[Text provided]
——
Your credit has been checked, your down payment and assets have been meticulously reviewed, and your employment has been verified by the underwriter.
It’s almost time to close on your loan, thank goodness!
This is around the time when your loan officer tells you to it’s time to get your insurance lined up. Specifically, he or she tells you to get a ‘hazard insurance policy’.
“Err…what?” You might begin to wonder if you’re being taken for a ride. “I thought I needed a homeowners insurance policy for my property. It is, after all, going to be my home. What is a hazard policy? I’ve never heard of such a thing!”
A hazard policy does exist, but it’s a little different from a homeowners policy. Keep reading to discover the difference.
What exactly Is hazard insurance?
While homeowners and hazard insurance might be used interchangeably, especially by loan officers and mortgage brokers who aren’t insurance specialists, we’re actually talking about two different types of coverage here. Hazard insurance only protects the structure itself, aka the mortgage lender’s interest in your property.
——
[Required tasks]
a - Please list each check on the borrower that the hazard insurance text above says has already been completed.
b - According to the hazard insurance text above, what does hazard insurance protect?
c - Write the next part of the hazard insurance text above, picking up after its final sentence.

[Dataset entries]
——
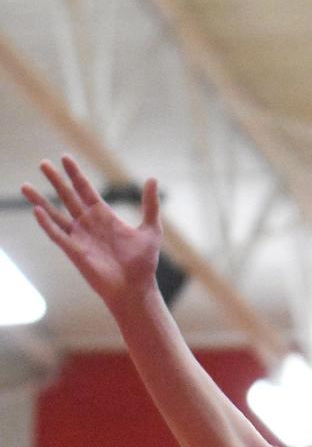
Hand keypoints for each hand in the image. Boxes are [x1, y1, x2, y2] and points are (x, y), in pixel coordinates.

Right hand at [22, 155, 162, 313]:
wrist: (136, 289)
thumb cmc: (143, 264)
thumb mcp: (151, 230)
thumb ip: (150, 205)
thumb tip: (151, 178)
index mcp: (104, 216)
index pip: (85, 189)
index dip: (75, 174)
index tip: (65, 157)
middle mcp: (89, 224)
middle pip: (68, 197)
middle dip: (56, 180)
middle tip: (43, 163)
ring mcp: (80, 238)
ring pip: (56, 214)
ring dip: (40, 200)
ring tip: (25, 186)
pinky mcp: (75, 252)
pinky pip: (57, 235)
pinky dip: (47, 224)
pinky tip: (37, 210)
——
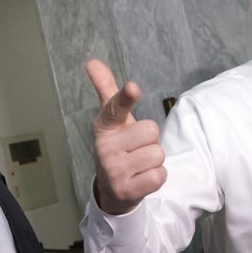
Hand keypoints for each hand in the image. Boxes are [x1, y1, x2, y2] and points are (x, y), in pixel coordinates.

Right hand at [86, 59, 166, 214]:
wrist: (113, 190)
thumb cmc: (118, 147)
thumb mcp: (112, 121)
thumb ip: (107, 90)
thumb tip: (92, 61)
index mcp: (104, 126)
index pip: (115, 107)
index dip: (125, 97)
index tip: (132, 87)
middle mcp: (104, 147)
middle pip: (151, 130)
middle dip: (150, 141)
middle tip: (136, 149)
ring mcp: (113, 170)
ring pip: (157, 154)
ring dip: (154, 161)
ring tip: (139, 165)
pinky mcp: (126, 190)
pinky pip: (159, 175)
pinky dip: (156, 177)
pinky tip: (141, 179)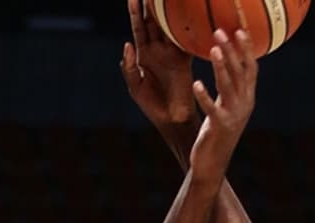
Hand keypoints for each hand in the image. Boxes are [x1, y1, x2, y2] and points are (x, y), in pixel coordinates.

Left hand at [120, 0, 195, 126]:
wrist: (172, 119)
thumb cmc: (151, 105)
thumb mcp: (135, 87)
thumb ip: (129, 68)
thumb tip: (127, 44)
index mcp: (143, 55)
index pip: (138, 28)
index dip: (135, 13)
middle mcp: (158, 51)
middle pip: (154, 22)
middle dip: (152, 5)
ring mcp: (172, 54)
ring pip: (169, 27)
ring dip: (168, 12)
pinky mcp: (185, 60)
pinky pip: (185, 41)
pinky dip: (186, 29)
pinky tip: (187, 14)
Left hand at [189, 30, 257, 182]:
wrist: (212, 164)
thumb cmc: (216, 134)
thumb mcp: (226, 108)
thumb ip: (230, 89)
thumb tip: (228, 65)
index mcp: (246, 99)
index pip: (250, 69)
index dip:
——
[Responses to the exercise]
a -
- Credit checked
- Down payment reviewed
- Assets reviewed
- Employment verified by the underwriter

b - Only the structure itself, which is the mortgage lender's interest in the property.

c -
Hazard insurance is an absolute requirement when purchasing a new home with a mortgage loan.
It is all too obvious that you don’t actually ‘own’ your home when you sign on the dotted line for that 30-year mortgage.
The reality is that the bank owns your home until the mortgage is paid off.
While the bank is nice enough to lend you a couple hundred thousand dollars, they certainly would not give you a dime unless you have insurance in place to protect ‘their’ investment.
Put another way, your bank thinks you might not pay them back if your new home burns down, and an insurance company doesn’t swoop in to rebuild it for you.
Without hesitation, you contact your insurance agent and ask about getting a hazard insurance policy.
Long story short, you wind up getting a homeowners insurance policy, and your lender is ready to close your loan.
This may be the point where you wonder why your loan officer asked for hazard insurance, and your agent never once used the word ‘hazard’, but referred to your policy simply as ‘homeowners insurance’.
You might even be thinking you don’t have the right kind of insurance. The good news is you’re all set, because a homeowner’s insurance policy not only covers the requirements of hazard insurance, but also goes far beyond that.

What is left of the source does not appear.